§ **Data section**

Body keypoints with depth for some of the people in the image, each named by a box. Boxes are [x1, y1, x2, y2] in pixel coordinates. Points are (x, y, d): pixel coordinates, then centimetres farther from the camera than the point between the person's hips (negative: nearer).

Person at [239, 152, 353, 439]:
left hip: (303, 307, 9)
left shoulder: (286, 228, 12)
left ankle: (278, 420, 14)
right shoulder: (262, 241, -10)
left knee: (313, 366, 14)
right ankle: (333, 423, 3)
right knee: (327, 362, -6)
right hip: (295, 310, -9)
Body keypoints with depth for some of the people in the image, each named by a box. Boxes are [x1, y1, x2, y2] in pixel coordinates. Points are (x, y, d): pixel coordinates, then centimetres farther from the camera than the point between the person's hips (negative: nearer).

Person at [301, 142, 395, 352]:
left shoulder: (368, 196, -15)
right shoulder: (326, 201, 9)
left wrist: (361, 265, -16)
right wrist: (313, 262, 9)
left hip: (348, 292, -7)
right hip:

§ **Activity**
From the data, pick out every line that includes "left".

§ **Solution**
left hip: (303, 307, 9)
left shoulder: (286, 228, 12)
left ankle: (278, 420, 14)
left knee: (313, 366, 14)
left shoulder: (368, 196, -15)
left wrist: (361, 265, -16)
left hip: (348, 292, -7)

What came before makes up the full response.